Selected excerpt
As shown in Figure 17, the learning curve displays the model’s accuracy during training across epochs. The horizontal axis is the number of training epochs, and the vertical axis is model accuracy. The plot shows that EEGNet’s accuracy increases with epochs, indicating continuous learning and optimization. In early training the accuracy rises quickly, then gradually levels off and finally stabilizes at a high value. This indicates the model converges during training and has good learning performance. The model achieves high accuracy on the training set and reaches a stable state, showing that EEGNet can effectively extract features from EEG data and perform classification.

3.4. Experiment design

Before the experiment, EEG data were collected for four states: sitting, flexion/extension, forearm rotation, and retract/extend. For each state, data were recorded under three conditions: relaxed, actual muscle contraction, and motor imagery. A 32-channel cap sampled at 50 Hz to capture detailed EEG signals. Recorded EEG underwent preprocessing: filtering to remove irrelevant frequency components and denoising to reduce environmental interference.

The preprocessed data were input into the EEGNet model for feature extraction and classification. Through model training, we identified EEG feature patterns corresponding to different motion states. During training, model parameters were continuously adjusted to optimize classification performance and ensure accurate recognition of the four states: sitting, flexion/extension, forearm rotation, and retract/extend.

The trained EEGNet model was applied to an exoskeleton control system. The model’s outputs were converted to control signals for the exoskeleton motors, enabling real-time control of the exoskeleton. The exoskeleton responds according to the recognized motion state to assist in completing movements such as flexion/extension.

Recorded information
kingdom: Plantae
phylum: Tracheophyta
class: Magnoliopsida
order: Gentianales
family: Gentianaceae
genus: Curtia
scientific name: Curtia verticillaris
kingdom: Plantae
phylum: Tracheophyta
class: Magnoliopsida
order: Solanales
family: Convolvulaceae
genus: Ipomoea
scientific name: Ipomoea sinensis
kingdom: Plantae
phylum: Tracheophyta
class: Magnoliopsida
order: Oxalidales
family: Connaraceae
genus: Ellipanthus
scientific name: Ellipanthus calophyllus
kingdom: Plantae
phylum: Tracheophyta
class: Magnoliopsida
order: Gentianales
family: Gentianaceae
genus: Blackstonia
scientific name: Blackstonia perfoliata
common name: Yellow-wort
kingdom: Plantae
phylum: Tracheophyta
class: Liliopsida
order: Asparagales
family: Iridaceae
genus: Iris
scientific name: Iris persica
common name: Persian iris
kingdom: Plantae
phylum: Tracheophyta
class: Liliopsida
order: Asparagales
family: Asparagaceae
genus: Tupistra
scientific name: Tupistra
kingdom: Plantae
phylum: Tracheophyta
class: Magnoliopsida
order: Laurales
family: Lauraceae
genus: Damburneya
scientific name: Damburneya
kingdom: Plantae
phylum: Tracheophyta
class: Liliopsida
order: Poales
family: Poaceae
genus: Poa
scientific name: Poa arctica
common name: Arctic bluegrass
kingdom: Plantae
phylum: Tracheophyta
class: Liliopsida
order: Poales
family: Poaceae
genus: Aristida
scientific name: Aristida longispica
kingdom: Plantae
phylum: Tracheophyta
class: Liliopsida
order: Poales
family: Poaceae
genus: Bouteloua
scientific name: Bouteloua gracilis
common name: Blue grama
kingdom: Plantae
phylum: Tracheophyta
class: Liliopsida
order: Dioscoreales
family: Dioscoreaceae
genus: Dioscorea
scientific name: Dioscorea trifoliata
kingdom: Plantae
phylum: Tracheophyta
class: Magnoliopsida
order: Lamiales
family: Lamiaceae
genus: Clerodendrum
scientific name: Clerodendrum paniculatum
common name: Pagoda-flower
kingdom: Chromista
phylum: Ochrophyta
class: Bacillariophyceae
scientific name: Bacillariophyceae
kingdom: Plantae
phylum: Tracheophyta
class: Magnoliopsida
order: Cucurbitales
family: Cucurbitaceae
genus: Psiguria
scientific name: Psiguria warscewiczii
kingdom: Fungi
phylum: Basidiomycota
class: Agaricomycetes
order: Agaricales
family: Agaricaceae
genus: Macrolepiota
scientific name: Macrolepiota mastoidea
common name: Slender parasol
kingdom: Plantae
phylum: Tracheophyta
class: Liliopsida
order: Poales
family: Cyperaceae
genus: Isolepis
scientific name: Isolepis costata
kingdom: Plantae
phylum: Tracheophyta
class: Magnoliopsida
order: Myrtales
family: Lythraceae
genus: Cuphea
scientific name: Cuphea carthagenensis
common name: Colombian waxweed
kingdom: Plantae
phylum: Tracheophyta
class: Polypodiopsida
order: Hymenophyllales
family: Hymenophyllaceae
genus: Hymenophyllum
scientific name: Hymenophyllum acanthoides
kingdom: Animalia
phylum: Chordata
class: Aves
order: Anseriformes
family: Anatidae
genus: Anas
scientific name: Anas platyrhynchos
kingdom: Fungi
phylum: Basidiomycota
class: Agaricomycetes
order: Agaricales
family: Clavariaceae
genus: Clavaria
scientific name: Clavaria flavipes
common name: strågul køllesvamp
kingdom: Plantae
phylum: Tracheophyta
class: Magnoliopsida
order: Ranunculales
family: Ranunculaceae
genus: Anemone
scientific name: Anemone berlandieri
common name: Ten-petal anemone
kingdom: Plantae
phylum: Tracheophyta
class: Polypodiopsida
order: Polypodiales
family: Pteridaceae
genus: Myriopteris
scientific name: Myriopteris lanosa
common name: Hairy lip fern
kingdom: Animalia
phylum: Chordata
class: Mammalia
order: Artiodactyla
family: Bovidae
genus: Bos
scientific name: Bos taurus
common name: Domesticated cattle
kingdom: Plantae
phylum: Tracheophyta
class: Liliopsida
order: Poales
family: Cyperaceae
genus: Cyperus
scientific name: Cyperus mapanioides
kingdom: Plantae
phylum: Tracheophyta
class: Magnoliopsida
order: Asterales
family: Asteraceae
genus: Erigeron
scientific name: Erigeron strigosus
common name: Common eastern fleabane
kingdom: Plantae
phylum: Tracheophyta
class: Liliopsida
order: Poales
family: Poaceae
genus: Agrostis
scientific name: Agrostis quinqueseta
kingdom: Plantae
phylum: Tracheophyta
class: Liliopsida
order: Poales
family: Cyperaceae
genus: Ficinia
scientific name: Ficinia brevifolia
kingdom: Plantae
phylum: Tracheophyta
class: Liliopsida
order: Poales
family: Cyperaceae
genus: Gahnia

Exercise 1
Condense the paragraph of the EEGNet excerpt that begins "Before the experiment, EEG data were collected" into a short bulleted list that keeps its main facts.
Exercise 2
Set down, word for word, the part of the EEGNet excerpt from "The preprocessed data" up to and including "such as flexion/extension.".
The listing comes from a separate source.

Reply 1
- EEG was recorded for four states: sitting, flexion/extension, forearm rotation, and retract/extend.
- Each state was recorded under three conditions: relaxed, actual muscle contraction, and motor imagery.
- A 32-channel cap sampled the signals at 50 Hz.
- Preprocessing consisted of filtering out irrelevant frequency components and denoising to reduce environmental interference.

Reply 2
The preprocessed data were input into the EEGNet model for feature extraction and classification. Through model training, we identified EEG feature patterns corresponding to different motion states. During training, model parameters were continuously adjusted to optimize classification performance and ensure accurate recognition of the four states: sitting, flexion/extension, forearm rotation, and retract/extend.

The trained EEGNet model was applied to an exoskeleton control system. The model’s outputs were converted to control signals for the exoskeleton motors, enabling real-time control of the exoskeleton. The exoskeleton responds according to the recognized motion state to assist in completing movements such as flexion/extension.